[Task statement] Where the string "added" appears in a line of the data, show that line.

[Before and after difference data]
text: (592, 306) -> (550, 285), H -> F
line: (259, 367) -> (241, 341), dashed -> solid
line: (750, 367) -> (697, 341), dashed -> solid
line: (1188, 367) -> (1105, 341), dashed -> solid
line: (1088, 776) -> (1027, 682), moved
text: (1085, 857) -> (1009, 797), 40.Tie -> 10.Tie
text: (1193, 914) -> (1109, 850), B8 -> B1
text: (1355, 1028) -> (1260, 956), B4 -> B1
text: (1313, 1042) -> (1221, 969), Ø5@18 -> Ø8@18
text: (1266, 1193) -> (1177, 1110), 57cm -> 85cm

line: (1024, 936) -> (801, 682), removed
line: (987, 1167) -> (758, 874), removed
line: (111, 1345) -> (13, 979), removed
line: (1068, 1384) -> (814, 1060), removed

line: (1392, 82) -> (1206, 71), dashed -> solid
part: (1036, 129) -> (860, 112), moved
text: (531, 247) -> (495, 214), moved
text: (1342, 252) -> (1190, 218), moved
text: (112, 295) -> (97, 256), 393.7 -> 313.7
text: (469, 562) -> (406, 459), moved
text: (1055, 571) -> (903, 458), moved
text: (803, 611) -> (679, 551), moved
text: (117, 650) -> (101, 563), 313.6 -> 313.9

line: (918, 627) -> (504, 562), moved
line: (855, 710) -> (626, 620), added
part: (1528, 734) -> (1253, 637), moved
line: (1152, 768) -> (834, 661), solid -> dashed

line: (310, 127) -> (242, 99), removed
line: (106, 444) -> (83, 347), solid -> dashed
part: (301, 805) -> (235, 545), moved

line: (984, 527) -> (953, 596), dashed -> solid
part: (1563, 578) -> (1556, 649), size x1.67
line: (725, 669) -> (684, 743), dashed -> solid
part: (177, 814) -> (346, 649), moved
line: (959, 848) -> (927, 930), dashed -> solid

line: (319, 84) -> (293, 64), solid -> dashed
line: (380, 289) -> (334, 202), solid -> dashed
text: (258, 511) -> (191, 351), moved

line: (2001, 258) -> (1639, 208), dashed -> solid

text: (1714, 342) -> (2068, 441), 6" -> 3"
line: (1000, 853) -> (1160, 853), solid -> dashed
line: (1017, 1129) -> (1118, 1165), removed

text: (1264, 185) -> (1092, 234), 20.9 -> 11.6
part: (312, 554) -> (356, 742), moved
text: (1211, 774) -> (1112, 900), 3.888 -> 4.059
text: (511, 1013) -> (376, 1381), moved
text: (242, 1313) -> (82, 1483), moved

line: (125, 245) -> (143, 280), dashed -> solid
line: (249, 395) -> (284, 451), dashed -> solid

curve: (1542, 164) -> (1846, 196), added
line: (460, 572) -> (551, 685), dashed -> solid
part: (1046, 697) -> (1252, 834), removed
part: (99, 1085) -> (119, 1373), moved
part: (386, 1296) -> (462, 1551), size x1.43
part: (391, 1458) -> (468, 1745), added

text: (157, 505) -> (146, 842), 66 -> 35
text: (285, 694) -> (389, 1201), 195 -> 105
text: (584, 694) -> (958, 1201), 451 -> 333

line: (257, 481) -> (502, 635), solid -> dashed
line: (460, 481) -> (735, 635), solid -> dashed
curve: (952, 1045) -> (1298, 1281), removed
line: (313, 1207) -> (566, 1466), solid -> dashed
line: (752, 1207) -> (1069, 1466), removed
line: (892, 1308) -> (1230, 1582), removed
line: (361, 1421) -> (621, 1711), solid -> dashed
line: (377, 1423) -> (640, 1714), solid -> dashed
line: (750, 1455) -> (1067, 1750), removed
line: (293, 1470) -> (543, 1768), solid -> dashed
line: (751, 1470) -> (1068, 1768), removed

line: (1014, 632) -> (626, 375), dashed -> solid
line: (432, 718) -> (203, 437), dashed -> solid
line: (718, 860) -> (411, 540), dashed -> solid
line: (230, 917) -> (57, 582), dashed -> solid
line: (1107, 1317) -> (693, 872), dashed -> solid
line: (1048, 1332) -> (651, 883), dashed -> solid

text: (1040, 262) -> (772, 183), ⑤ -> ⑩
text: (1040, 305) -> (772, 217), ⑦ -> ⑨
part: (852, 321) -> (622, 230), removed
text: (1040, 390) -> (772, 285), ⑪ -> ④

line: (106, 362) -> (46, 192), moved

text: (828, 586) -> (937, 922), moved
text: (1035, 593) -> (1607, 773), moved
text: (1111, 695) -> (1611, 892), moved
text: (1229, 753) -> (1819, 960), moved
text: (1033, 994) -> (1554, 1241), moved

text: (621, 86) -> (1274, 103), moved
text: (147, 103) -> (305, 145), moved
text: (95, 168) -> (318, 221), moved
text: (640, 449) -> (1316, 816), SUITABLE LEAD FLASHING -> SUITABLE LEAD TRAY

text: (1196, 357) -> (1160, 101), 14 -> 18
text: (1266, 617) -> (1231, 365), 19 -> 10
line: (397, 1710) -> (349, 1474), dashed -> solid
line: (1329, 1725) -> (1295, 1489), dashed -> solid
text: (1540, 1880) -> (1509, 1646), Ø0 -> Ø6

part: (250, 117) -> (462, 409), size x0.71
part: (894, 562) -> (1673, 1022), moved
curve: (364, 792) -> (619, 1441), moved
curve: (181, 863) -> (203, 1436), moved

[Result for this task]
line: (855, 710) -> (626, 620), added
curve: (1542, 164) -> (1846, 196), added
part: (391, 1458) -> (468, 1745), added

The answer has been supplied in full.